Yesterday the UK’s House of Commons voted to allow the creation of three-parent embryos—a technique that would introduce the DNA of a third party in an effort to prevent mitochondrial diseases. While much of the media is referring to the process as “mitochondrial transfer,” a more accurate labeling would be human genetic engineering. And venturing down this path could be quite grim.
Writing in the Huffington Post, Stuart Newman, Professor of Cell Biology and Anatomy at New York Medical College is appalled by the decision:
The techniques are being promoted as a way of circumventing mitochondrial mutations, which can lead to severe disease. It is understandable that an affected woman who intends to become pregnant would seek to avoid passing down this genetic predisposition to her offspring. Methods such as MST and PNT represent radical interventions in the reproductive process that, if accurately portrayed, would stir fears in prospective parents and rightly attract the attention of legislators and regulators. The laboratory scientists and doctors for whom these women are clients (not patients – their own conditions are not being treated), thus have an interest in minimizing the perceived scale of what they are proposing to do (emphasis added).
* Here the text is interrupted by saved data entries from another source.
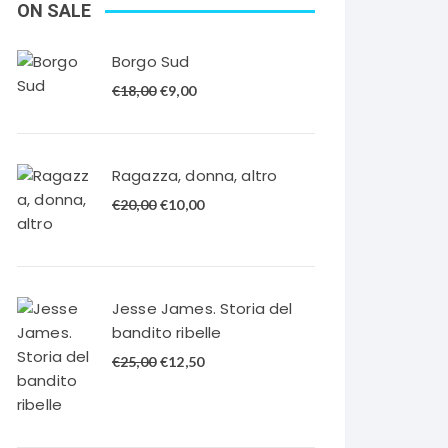
ON SALE
Borgo Sud
Il
Il
€
18,00
€
9,00
prezzo
prezzo
originale
attuale
era:
è:
Ragazza, donna, altro
€18,00.
€9,00.
Il
Il
€
20,00
€
10,00
prezzo
prezzo
originale
attuale
era:
è:
€20,00.
€10,00.
Jesse James. Storia del
bandito ribelle
Il
Il
€
25,00
€
12,50
prezzo
prezzo
originale
attuale
era:
è:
Today at WIRED, celebrity bioethicist Art Caplan aims to calm fears over the procedure:
Some say three parent babies are weird. It is true that a mitochondrion is taken from a donor but why this makes the donor in any way a parent is beyond me. If I give the battery from my car to a friend whose battery has died does that make me an owner of her car? And even if logic were stretched to say yes, it is not as if this is the first time we have seen babies with three parents. Sperm, egg, and embryo donation and surrogacy—not to mention adoption—have been around a long time without fracturing the nature of the family. This objection gets no traction.
In addition to downplaying the safety concerns to the embryos themselves, Caplan is dismissive of the fact that no long term studies have ever been done on the effects of egg donors and their long term health profiles, nor does he consider the effects of the children conceived through third party reproduction, as so much of our work has aimed to evidence over the past few years.
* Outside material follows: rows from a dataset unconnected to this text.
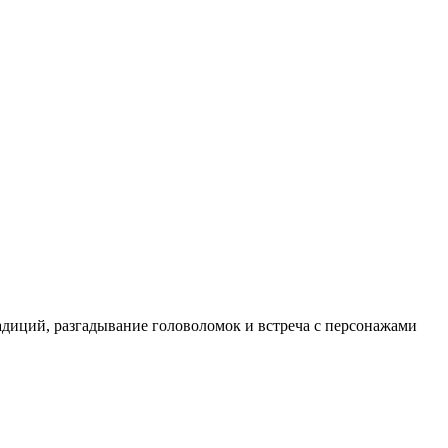
адиций, разгадывание головоломок и встреча с персонажами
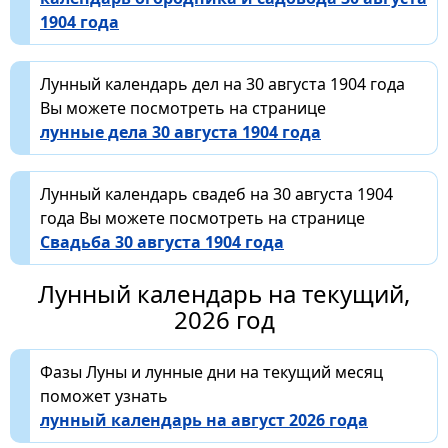
1904 года
Лунный календарь дел на 30 августа 1904 года
Вы можете посмотреть на странице
лунные дела 30 августа 1904 года
Лунный календарь свадеб на 30 августа 1904
года Вы можете посмотреть на странице
Свадьба 30 августа 1904 года
Лунный календарь на текущий,
2026 год
Фазы Луны и лунные дни на текущий месяц
поможет узнать
лунный календарь на август 2026 года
Once again scientists and policymakers alike have let their eagerness for what we can do, outpace the considerations on what we should do. Let the fallout begin.
Ed. Update: Dr. Trevor Stammers, Program Director in Bioethics and Medical Law at St. Mary’s University: “We do not yet know the interaction between the mitochondria and nuclear DNA. To say that it is the same as changing a battery is facile. It’s an extremely complex thing.”